[Items from a dataset]
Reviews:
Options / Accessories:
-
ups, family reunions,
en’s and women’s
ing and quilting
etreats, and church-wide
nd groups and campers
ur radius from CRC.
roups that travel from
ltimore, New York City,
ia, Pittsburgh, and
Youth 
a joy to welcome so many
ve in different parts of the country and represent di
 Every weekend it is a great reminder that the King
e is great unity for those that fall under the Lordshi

Task
Please change "weekend" to "month" throughout the items and leave all other text as it is.

Solution
Reviews:
Options / Accessories:
-
ups, family reunions,
en’s and women’s
ing and quilting
etreats, and church-wide
nd groups and campers
ur radius from CRC.
roups that travel from
ltimore, New York City,
ia, Pittsburgh, and
Youth 
a joy to welcome so many
ve in different parts of the country and represent di
 Every month it is a great reminder that the King
e is great unity for those that fall under the Lordshi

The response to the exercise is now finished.